Instructions for the task:
From the entries that follow, copy exactly the lines beginning at the line holding "url(#forest-crowns); stroke: #aaac9a" and continuing through the line holding "#f4f1e8; stroke-width: 25".

[Records from a data source]
------------------------------------------------

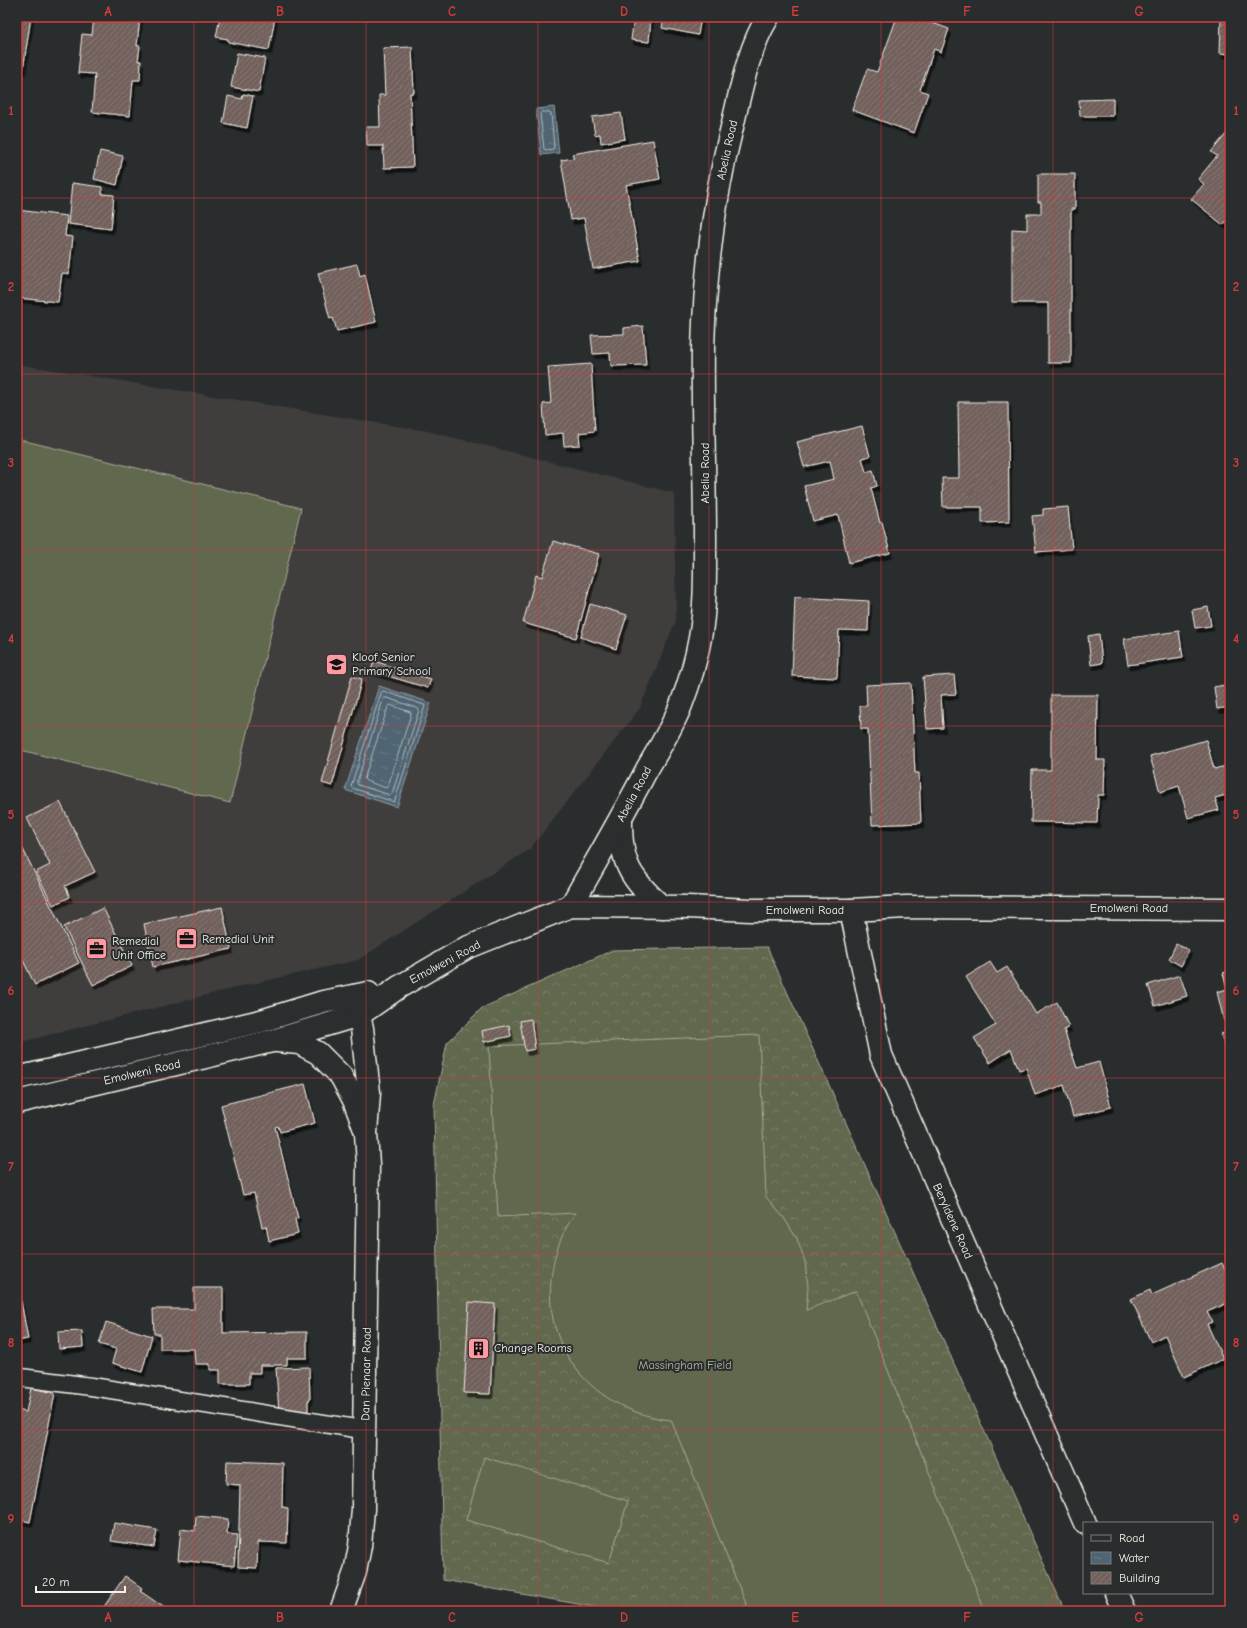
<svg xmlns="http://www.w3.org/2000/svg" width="1247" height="1628" viewBox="0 0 1247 1628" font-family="'Comic Neue',sans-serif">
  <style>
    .built { fill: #403c3c }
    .forest { fill: url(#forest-crowns); stroke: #aaac9a }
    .pitch { fill: #60674d; stroke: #aaac9a }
    .water { fill: url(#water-ripples); stroke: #919da2 }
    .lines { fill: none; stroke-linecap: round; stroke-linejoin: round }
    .shore { stroke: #b2b9b9; stroke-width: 1 }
    .building { fill: url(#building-hatch); stroke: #f4f1e8; filter: url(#shadow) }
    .service-casing { stroke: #f4f1e8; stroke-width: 20 }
    .minor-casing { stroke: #f4f1e8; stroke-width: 25 }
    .service { stroke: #2a2d2e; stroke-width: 17 }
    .minor { stroke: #2a2d2e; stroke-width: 22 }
    .grid { fill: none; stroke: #d93c3b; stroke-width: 1; stroke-opacity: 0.55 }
    .labels { text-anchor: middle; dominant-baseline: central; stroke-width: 4; stroke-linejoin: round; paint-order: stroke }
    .street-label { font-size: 12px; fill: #f4f1e8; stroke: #2a2d2e }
    .poi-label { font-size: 12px; fill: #f4f1e8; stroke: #2a2d2e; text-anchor: start }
    .park-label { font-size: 12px; fill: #b1b3a2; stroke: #2a2d2e }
    .neatline { fill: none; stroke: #d93c3b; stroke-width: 1.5 }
    .grid-label { font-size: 13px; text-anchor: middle; font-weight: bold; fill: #d93c3b }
  </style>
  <defs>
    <pattern id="forest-crowns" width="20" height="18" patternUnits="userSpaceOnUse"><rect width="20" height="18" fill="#60674d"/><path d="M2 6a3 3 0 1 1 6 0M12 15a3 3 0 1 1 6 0" fill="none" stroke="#777d67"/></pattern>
    <pattern id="water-ripples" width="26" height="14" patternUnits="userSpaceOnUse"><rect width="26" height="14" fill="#4f6573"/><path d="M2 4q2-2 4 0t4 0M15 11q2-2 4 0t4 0" fill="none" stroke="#697c87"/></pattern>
    <pattern id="building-hatch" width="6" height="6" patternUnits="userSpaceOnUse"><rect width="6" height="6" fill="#72605c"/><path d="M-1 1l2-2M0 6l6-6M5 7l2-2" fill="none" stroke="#877773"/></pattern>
    <filter id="shadow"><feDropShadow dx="2.5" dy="4.5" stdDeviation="0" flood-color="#0009"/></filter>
  </defs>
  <rect width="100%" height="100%" fill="#2a2d2e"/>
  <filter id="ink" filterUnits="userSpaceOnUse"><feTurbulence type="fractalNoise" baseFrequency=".025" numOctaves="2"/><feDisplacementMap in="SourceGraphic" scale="8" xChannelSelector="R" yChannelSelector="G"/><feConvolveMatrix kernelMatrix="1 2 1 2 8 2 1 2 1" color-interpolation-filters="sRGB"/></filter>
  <g filter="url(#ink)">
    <!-- built -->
    <path class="built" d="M17,364L427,431L674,493L676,620L640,708L530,849L358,960L247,985L17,1043Z"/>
    <!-- forest -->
    <path class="forest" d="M767,947L1065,1611H617L443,1580L434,1105L447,1043L482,1008L613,950Z"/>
    <!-- pitch -->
    <g class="pitch">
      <path d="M17,439L301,508L230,803L17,749Z"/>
      <path d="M759,1035L766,1197L784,1218L797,1239L805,1262L808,1287L806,1310L856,1291L985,1611H749L671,1420C595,1412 540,1349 552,1272C555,1251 563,1229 576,1213L498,1217L489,1046Z"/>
      <path d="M484,1457L628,1501L609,1563L466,1520Z"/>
    </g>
    <!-- water -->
    <g class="water">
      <path d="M554,107L559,153L541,155L536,109Z"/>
      <path d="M379,686L431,703L397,807L345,790Z"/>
    </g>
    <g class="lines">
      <!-- shore -->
      <g class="shore">
        <path d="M542,112H549L551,113L554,147L553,149L546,150L544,149L540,114Z"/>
        <path d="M383,691L424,705L425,706L395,800L394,802L352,788L351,786L381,693Z"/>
        <path d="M384,698H387L417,708L419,710L392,794L390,795L358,785L357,783Z"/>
        <path d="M390,705L410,712L411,714L388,786L386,788L366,781L364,779L388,707Z"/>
      </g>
    </g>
    <!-- building -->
    <g class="building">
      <path d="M17,17H31L23,70L17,69Z"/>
      <path d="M94,17H140L137,46H140L138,61H141L140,80H133L130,116L92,112L95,74L78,73L82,34L92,35Z"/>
      <path d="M220,17H275L269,50L228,42V39L216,37Z"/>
      <path d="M634,17L651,18L649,42L631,40Z"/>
      <path d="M664,17H701L698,35L662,28Z"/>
      <path d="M897,17H916L949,29L941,52L934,49L920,90L928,93L914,133L852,110L867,69L877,72Z"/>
      <path d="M1221,17H1230V54L1220,53Z"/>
      <path d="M412,47L414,93H410L413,167L384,168L383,146H367L366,127H380L379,95H385L383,48Z"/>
      <path d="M237,53L265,58L259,92L231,87Z"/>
      <path d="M243,94L253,96L247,128L223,123L228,96L242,99Z"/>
      <path d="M1113,99V116H1080L1079,100Z"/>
      <path d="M621,113L625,139L601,143L600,134L595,135L592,117Z"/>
      <path d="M1227,133L1230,136V217L1223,225L1191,199L1204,184L1198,179L1217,156L1211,152Z"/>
      <path d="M653,140L660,179L626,185L640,261L593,269L584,218L571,220L561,160L574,158L572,154Z"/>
      <path d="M100,151L123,156L117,185L94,179Z"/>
      <path d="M1038,174H1075V209H1071V363H1048V303H1012V229L1027,230V214H1041V202H1038Z"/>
      <path d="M72,183L102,187V194L114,195L111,229L68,224Z"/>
      <path d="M17,210L67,216L65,236L73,237L69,274L62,273L58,302L17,298L20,262L17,261Z"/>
      <path d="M357,264L360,276L365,274L376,322L337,331L333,318L330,319L318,273Z"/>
      <path d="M643,326L646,365L611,366L610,353L593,354L591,335L624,334V328Z"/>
      <path d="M591,364L595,431L579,433L580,445L564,446L563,433L545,435L543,404L551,403L548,367Z"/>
      <path d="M958,402H1008L1009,522L982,523V507H943L942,478H959Z"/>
      <path d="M862,426L870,456L862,458L866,472L873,470L877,486L871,488L880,523L882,522L890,553L849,563L838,515L813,521L804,486L834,479L830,461L804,467L797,442Z"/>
      <path d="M1068,507L1072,549L1036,552L1032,516L1043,515V509Z"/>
      <path d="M553,541L599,554L576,638L523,623L536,575L542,577Z"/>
      <path d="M795,597L869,601L868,631L839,630L837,678L792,676Z"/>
      <path d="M590,604L627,615L616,649L581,637Z"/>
      <path d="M1208,607L1211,626L1195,628L1192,610Z"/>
      <path d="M1227,610H1230V633Z"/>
      <path d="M1179,631L1183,657L1128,665L1124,639Z"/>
      <path d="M1099,634L1102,663L1091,665L1088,636Z"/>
      <path d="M374,661L431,679L428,688L371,671Z"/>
      <path d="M954,675L956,694L941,695L943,728L927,729L923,677Z"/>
      <path d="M352,676L362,679L332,786L322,783Z"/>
      <path d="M911,683L915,773H919L921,823L872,825L868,729H861L860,706H867L866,685Z"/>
      <path d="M1230,684V707L1217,709L1214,687Z"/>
      <path d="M1051,695H1098L1097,760H1105L1104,795H1098L1097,823L1031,822L1032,770H1051Z"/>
      <path d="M1206,740L1214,769L1230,765V794L1215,798L1219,810L1188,818L1179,786L1160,792L1150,756Z"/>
      <path d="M60,802L95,872L65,886L70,897L53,905L36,872L50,865L27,818Z"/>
      <path d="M17,837L79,963L35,985L17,948Z"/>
      <path d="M222,907L231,949L153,967L144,924Z"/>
      <path d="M103,908L132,966L93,985L64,927Z"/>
      <path d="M1176,944L1189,950L1181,966L1169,959Z"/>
      <path d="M990,962L997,973L1007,967L1036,1014L1057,1002L1069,1027L1064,1030L1077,1068L1099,1062L1111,1107L1073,1117L1064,1085L1035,1095L1026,1068L1019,1070L1011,1049L990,1063L974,1038L996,1025L966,977Z"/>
      <path d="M1230,971V1019L1224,1021L1217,992L1227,989L1223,973Z"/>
      <path d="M1180,975L1187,996L1155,1006L1148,985Z"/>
      <path d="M531,1019L535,1049L525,1051L520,1021Z"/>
      <path d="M509,1025L511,1036L484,1042L482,1031Z"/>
      <path d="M1230,1031V1061L1229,1062L1221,1034Z"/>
      <path d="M305,1084L315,1123L280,1132L278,1126L275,1127L298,1218L295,1219L298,1234L269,1241L266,1226L262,1227L254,1193L243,1195L221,1105Z"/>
      <path d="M1222,1263L1230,1280V1302L1207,1312L1212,1322L1207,1324L1223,1359L1184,1377L1165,1335L1151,1342L1131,1299L1150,1290L1152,1295Z"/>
      <path d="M194,1288H223V1333L307,1332V1358H287V1365H260V1373H249V1384H220V1370H210V1364H195L194,1349H160V1334H154L153,1309H194Z"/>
      <path d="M21,1301L28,1339L17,1341V1302Z"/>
      <path d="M469,1302L495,1304L490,1394L464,1393Z"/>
      <path d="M106,1322L152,1336L142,1372L112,1363L116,1349L99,1344Z"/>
      <path d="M82,1331L83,1347L59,1349L58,1332Z"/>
      <path d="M309,1367L310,1400H308V1413H279L276,1368Z"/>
      <path d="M31,1388L55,1393L30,1522L17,1519V1410L26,1412Z"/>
      <path d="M227,1461L283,1463L282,1507L288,1508L287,1543L258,1542L257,1568L238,1567L240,1485L226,1484Z"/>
      <path d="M196,1516L228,1519L227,1534L237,1535L234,1566L178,1560L181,1529L195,1531Z"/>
      <path d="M114,1523L157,1530L154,1547L111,1541Z"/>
      <path d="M125,1576L142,1588L140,1591L169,1611H101Z"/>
    </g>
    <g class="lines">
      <defs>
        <path id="service" d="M17,1377L95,1387L365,1430"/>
        <g id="minor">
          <path d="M621,818C620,863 630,878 662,907"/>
          <path d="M571,906C596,861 622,817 646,771C658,750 672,728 681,705C689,684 696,661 700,638C706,605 705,569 705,536C705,474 702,411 703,349C705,273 714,196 733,123C741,89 749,47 768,17"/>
          <path d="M851,910L881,1055L1085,1523"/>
          <path d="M277,1041L299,1043L318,1053L341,1076L354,1100L364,1127"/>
          <path d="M17,1078L261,1021L323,1002L368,993"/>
          <path d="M17,1102L272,1041L359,1015L399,987L466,948L571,906L688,907L750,910H851L906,907L1230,909"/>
          <path d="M1116,1593L1124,1611"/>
          <path d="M341,1611L355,1572L360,1546L363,1509L368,1165L366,1133L369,1093L362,1028L354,996"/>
        </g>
      </defs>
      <!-- service casing -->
      <use href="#service" class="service-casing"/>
      <!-- minor casing -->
      <use href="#minor" class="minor-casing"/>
      <!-- service -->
      <use href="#service" class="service"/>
      <!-- minor -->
      <use href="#minor" class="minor"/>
    </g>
  </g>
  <!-- grid -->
  <path class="grid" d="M194,17V1611M366,17V1611M538,17V1611M709,17V1611M881,17V1611M1053,17V1611M17,198H1230M17,374H1230M17,550H1230M17,726H1230M17,902H1230M17,1078H1230M17,1254H1230M17,1430H1230"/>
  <!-- icons -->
  <defs>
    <symbol id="school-square" viewBox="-11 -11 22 22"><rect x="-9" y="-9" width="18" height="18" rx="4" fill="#ff9aa2" stroke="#2a2d2e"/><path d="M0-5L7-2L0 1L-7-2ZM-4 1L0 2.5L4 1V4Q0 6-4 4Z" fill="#111"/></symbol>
    <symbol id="office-square" viewBox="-11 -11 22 22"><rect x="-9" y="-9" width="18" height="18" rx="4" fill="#ff9aa2" stroke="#2a2d2e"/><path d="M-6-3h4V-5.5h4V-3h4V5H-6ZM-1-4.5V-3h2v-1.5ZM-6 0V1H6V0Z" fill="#111"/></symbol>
    <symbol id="building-square" viewBox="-11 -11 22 22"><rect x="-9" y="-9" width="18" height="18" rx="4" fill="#ff9aa2" stroke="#2a2d2e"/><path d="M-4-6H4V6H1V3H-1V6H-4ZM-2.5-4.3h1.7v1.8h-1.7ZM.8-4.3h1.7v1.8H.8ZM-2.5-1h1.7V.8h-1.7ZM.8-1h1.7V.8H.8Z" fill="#111"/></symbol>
  </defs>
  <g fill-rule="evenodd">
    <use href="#school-square" x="324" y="652" width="25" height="25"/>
    <use href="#office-square" x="174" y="926" width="25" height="25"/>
    <use href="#office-square" x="84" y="936" width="25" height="25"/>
    <use href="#building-square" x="466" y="1336" width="25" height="25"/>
  </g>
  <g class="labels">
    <!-- street labels -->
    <g class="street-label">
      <text transform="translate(727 150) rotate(-78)">Abelia Road</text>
      <text transform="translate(705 473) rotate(-90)">Abelia Road</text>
      <text transform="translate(634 794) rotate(-62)">Abelia Road</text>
      <text x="1129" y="908">Emolweni Road</text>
      <text x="805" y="910">Emolweni Road</text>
      <text transform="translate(445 962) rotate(-28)">Emolweni Road</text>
      <text transform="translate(142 1072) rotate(-13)">Emolweni Road</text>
      <text transform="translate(953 1221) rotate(66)">Beryldene Road</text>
      <text transform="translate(366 1374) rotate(-89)">Dan Pienaar Road</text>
    </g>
    <!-- poi labels -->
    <g class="poi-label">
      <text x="352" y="657">Kloof Senior<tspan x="352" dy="14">Primary School</tspan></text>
      <text x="202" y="939">Remedial Unit</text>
      <text x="112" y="941">Remedial<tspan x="112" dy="14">Unit Office</tspan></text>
      <text x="494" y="1348">Change Rooms</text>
    </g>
    <!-- park labels -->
    <g class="park-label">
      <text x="685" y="1365">Massingham Field</text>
    </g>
  </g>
  <!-- margin -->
  <rect width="1247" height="1628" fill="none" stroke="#2a2d2e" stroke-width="44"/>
  <!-- legend -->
  <rect x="1083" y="1522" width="130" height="72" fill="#2a2d2e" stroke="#7b7b78"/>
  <rect x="1091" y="1535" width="20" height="6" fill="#2a2d2e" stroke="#7b7b78"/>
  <text x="1119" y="1542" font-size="12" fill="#f4f1e8">Road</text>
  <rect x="1091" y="1552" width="20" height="12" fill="url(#water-ripples)" stroke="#7b7b78"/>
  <text x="1119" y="1562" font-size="12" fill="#f4f1e8">Water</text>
  <rect x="1091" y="1572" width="20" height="12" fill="url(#building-hatch)" stroke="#7b7b78"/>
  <text x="1119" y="1582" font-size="12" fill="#f4f1e8">Building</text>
  <!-- scale -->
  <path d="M36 1586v6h89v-6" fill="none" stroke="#f4f1e8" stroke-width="2"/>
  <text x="42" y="1586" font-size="12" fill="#f4f1e8" stroke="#2a2d2e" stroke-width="3" paint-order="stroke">20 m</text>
  <rect x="22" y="22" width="1203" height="1584" class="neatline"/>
  <g class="grid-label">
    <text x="108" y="16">A</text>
    <text x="280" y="16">B</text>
    <text x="452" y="16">C</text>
    <text x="624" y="16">D</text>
    <text x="795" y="16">E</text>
    <text x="967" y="16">F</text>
    <text x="1139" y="16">G</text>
    <text x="11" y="115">1</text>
    <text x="1236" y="115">1</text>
    <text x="11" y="291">2</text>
    <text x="1236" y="291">2</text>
    <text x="11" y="467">3</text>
    <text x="1236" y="467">3</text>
    <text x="11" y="643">4</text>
    <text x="1236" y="643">4</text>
    <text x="11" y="819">5</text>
    <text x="1236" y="819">5</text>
    <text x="11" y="995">6</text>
    <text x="1236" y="995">6</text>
    <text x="11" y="1171">7</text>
    <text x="1236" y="1171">7</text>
    <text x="11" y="1347">8</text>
    <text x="1236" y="1347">8</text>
    <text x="11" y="1523">9</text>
    <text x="1236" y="1523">9</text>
    <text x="108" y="1622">A</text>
    <text x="280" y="1622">B</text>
    <text x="452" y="1622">C</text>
    <text x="624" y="1622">D</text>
    <text x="795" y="1622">E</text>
    <text x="967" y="1622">F</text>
    <text x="1139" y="1622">G</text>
  </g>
</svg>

------------------------------------------------

Reply to the exercise:
    .forest { fill: url(#forest-crowns); stroke: #aaac9a }
    .pitch { fill: #60674d; stroke: #aaac9a }
    .water { fill: url(#water-ripples); stroke: #919da2 }
    .lines { fill: none; stroke-linecap: round; stroke-linejoin: round }
    .shore { stroke: #b2b9b9; stroke-width: 1 }
    .building { fill: url(#building-hatch); stroke: #f4f1e8; filter: url(#shadow) }
    .service-casing { stroke: #f4f1e8; stroke-width: 20 }
    .minor-casing { stroke: #f4f1e8; stroke-width: 25 }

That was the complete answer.